British Medical Journal (BMJ) has reported that according to records obtained from National AIDS Control Organization (NACO), highest government body for regulation of HIV/AIDS, almost 9,000 people have contracted HIV through contaminated blood transfusion over the past five years across India (see BMJ report below). PBT president and noted HIV/AIDS specialist, Dr. Kunal Saha was hired by the World Bank in 2007 by World Bank as part of a team that visited hospitals and blood banks in India to investigate allegations of sub-standard kits approved by NACO and used by blood banks across India for detection of HIV in donated blood. The report of World Bank investigation found evidence of rampant corruption with purchase and supply of spurious HIV test kits used by hospitals and blood banks. A criminal case against Monozyme, manufacturer of sub-standard test kits, is still languishing in Kolkata since 2006. PBT also lodged a public interest litigation (PIL) against NACO for supply of sub-standard test kits posing danger to innocent patients. Despite enormous public uproar, neither World Bank nor Indian authority took any concrete steps to prevent the horrific travesty of HIV transmission through tainted blood. The report published in BMJ shows glaring flaws and corruption that are still continuing in blood banks across India. On the wake of this enormous human tragedy, PBT has written to World Bank president, Dr. Jim Yong Kim, seeking his immediate intervention and urging him to stop funding NACO until they assure safe blood supply in all blood banks in India. PBT has also sought adequate compensation for all victims and/or their families who have contracted HIV/AIDS through contaminated blood transfusion. PBT has also demanded that NACO must accept responsibility and publicly declare the names of the almost 9,000 patients who have fallen victims to this colossal medical calamity. Unless Indian government takes immediate and exemplary measures to solve this problem, nobody in India can feel safe if they need transfusion of blood for any medical reason.

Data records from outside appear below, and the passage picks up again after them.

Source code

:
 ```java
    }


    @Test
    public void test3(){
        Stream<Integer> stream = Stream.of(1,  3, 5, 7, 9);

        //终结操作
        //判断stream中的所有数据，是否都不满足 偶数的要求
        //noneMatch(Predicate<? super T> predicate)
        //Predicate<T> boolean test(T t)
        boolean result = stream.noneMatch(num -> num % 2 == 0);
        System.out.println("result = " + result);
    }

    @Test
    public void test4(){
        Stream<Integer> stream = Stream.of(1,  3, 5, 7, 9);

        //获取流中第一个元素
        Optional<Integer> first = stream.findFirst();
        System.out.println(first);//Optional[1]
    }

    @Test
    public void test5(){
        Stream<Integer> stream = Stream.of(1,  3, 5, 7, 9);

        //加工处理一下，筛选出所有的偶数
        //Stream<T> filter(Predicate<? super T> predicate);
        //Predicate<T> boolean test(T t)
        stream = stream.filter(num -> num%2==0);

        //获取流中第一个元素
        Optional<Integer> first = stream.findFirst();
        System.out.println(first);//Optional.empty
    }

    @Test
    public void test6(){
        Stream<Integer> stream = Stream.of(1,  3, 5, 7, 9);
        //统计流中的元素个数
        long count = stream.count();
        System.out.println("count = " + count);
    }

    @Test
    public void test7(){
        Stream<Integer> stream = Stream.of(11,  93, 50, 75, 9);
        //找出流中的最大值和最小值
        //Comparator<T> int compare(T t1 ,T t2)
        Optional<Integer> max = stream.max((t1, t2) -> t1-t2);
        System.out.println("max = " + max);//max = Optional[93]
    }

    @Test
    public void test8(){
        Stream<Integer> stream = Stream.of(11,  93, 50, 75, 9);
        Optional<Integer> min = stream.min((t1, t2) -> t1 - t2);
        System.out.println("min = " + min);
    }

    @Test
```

BMJ (March, 2015) HIV Transmission by blood

Comments on this entry are closed.

  • S K Thakur March 11, 2015, 10:56 am

    I am sorry to say that MCI is encouraging the doctors to use blood transfusion even when it is not indicated. One major criteria of judging the overall performance of the hospital is the average no of bottles of blood dispensed per month by the blood bank of the hospital. In my opinion blood must be used judiciously to control spread of HIV infection. The window period should also be taken into account, while collecting blood from any donor.

  • Dr. C Nagaraj March 14, 2015, 11:44 pm

    It is high time we bring in proper guidelines. As regards Blood transfusion is concerned, Australian guidelines are very good and easy to follow. MCI has equal guidelines irrespective of rural and urban setup. India is a vast country and it is difficult to generalise so simply. As regards blood safety, NACO guidelines have to be followed.